At times we might look at a person and admire their physical appearance, but as soon as they start talking we might start to find that person unattractive. Why is this? Why is it that despite their physical appearance we are taken aback by their words? Perhaps it is because “beauty is in the eye of the beholder”? And what does that quote mean?
This ancient Greek saying is expressing subjectivity in beauty. Since who are we to really set up what is and what is not beautiful? Are there really certain rules we must follow in order to be beautiful? Can the mind be attractive as well?
Being attractive is more than just looks. People are naturally drawn to confidence and personality. Our mind works like a magnet. A study by the University of Wisconsin-Madison made students in a classroom pick other students that looked physically attractive. As the semester progressed the study showed those students who did less work were found as less attractive than at the beginning of the semester.
Ancient philosophers like Plato would speak about the beauty of the mind, and how is it possible to fall in love with it.
“After this, he should regard the beauty of minds as more valuable than that of the body, so that, if someone has goodness of mind even if he has little of the bloom of beauty, he will content with him, and will love and care for him, and give birth to the kinds of discourse that help young men to become better” wrote Plato in The Symposium.
In other words, what the excerpt above suggests is that, once you find someone with a beautiful mind, his or her appearance is of no relevance. A great example of this is Pablo Picasso. Picasso had a total of 7 “muses” or lovers. He had two wives and four children by three women. Although Picasso wasn’t a Zac Efron or a Channing Tatum, Pablo Picasso did have a brilliant mind. Not only was he known as one of the fathers of cubism but also his art had great messages. Picasso’s piece “Guernica” which depicted the atrocities of the Spanish Civil war sent a great message of peace.

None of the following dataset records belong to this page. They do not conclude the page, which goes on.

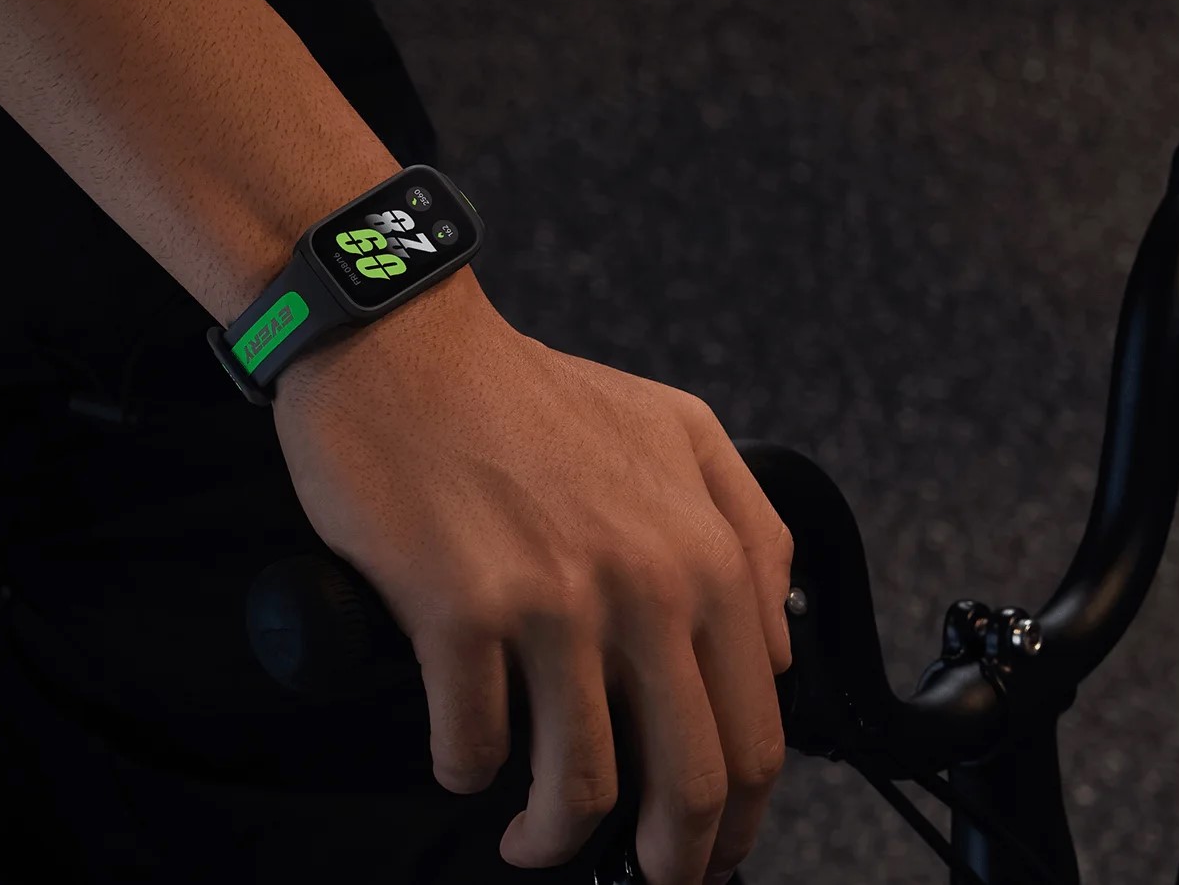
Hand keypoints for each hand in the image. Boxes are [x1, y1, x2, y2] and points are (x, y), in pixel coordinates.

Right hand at [273, 270, 792, 884]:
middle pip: (687, 782)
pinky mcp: (459, 610)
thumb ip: (752, 529)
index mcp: (704, 551)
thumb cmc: (529, 394)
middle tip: (648, 879)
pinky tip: (464, 756)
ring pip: (579, 788)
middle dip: (674, 861)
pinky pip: (471, 743)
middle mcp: (643, 583)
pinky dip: (467, 770)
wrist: (406, 347)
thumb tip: (773, 643)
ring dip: (554, 838)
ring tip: (532, 835)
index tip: (707, 844)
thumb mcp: (680, 429)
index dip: (734, 819)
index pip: (754, 732)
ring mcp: (551, 601)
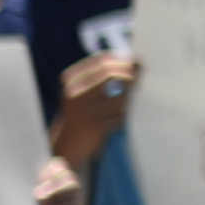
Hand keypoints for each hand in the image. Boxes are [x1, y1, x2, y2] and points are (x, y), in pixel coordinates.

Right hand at [54, 52, 137, 167]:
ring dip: (125, 103)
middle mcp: (75, 92)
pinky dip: (120, 118)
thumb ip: (106, 75)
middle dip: (131, 77)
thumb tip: (137, 60)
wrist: (67, 144)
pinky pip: (120, 116)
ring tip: (117, 110)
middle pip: (113, 74)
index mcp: (71, 80)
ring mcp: (85, 110)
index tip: (135, 66)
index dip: (123, 61)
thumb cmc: (83, 113)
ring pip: (120, 96)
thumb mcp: (85, 90)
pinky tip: (111, 122)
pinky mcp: (95, 126)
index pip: (102, 60)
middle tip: (137, 85)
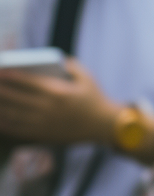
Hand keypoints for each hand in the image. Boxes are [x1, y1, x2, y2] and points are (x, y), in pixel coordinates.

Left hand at [0, 58, 118, 144]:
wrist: (101, 125)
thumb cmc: (94, 99)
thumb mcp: (87, 77)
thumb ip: (72, 65)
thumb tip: (57, 59)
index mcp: (58, 92)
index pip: (28, 82)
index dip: (12, 76)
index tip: (0, 70)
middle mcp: (47, 108)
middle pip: (16, 99)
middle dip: (0, 90)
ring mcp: (42, 124)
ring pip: (13, 115)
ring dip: (0, 107)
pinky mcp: (40, 135)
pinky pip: (17, 129)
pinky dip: (4, 123)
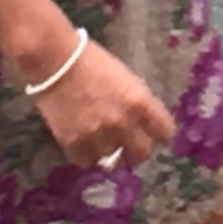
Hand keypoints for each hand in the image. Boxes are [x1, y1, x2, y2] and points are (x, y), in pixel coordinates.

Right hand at [30, 34, 174, 169]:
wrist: (57, 62)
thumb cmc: (93, 62)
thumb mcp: (126, 79)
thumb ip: (136, 103)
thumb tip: (141, 122)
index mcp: (140, 102)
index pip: (164, 132)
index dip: (160, 134)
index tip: (155, 135)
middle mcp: (123, 123)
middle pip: (142, 153)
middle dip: (137, 148)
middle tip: (129, 142)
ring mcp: (98, 135)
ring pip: (113, 160)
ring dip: (109, 150)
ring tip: (100, 138)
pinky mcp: (73, 143)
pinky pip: (86, 161)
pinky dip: (86, 154)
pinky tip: (84, 142)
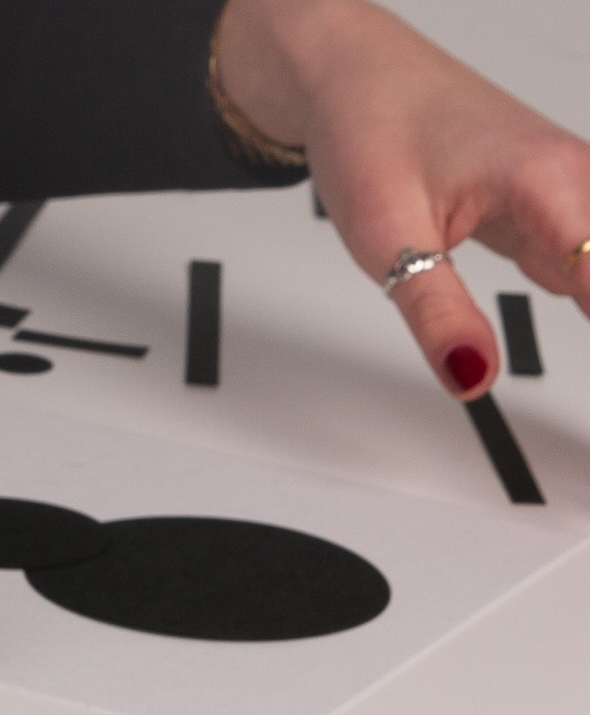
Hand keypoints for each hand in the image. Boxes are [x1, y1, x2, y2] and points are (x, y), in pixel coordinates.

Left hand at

People like Picasso, have something that attracts us. Plato talked about knowledge in the allegory of the cave where a person spent most of his life in a cave. This person was tied to a chair and was forced to watch the shadows. After watching the shadows for so long and believing the shadows to be the ultimate truth, this person was released, to the station where people made the shadows. His eyes burned, but he got used to it, and he began making shadows for the people that were tied down. When this person got extremely good at making shadows he was sent out of the cave. Where he saw the light, the trees, and the water, which Plato would represent as the truth. But how does this relate to the truth?
The allegory itself talks about a society living in a cave, watching shadows, which can be things that distract the mind until someone opens up his/her mind, and begins to break free from the norms of society. That’s what Plato meant by the truth. Thus saying we can’t just see someone’s physical appearance and say they are beautiful until we really get to know the truth (who they are).
Another case that I see in daily life is that of singers. People are attracted to the ideas these individuals interpret through their music and lyrics. People relate so well to the situation the singer is portraying and they are immediately attracted to it. A vivid case of this example could be the salsa singer Marc Anthony who sings about love and even though according to the media he might not be qualified as one of the most physically attractive men in the world, he has the charisma and personality people are attracted to.
Therefore let us not be blinded in this world full of physical appearances, especially in the case of women. Throughout the years, people have set standards of beauty. Before 1915 it was okay for women to not shave their armpits until a fashion magazine named “ Harper’s Bazaar” came up with an ad depicting a woman with no armpit hair. Although not shaving armpit hair has many benefits like softer skin and fewer irritation women today still shave their armpits. A person shouldn’t be judged by his or her looks but rather for who they are.
In the words of Dr. Seuss “Today, you are you! That is truer than true! There is no one alive who is you-er than you!”.
With that being said, I think it is upon us to feed the mind. To see the beauty beyond takes time, but is not impossible. One is beautiful by the way he or she is, one just needs to expand the mind, and the right person will come along.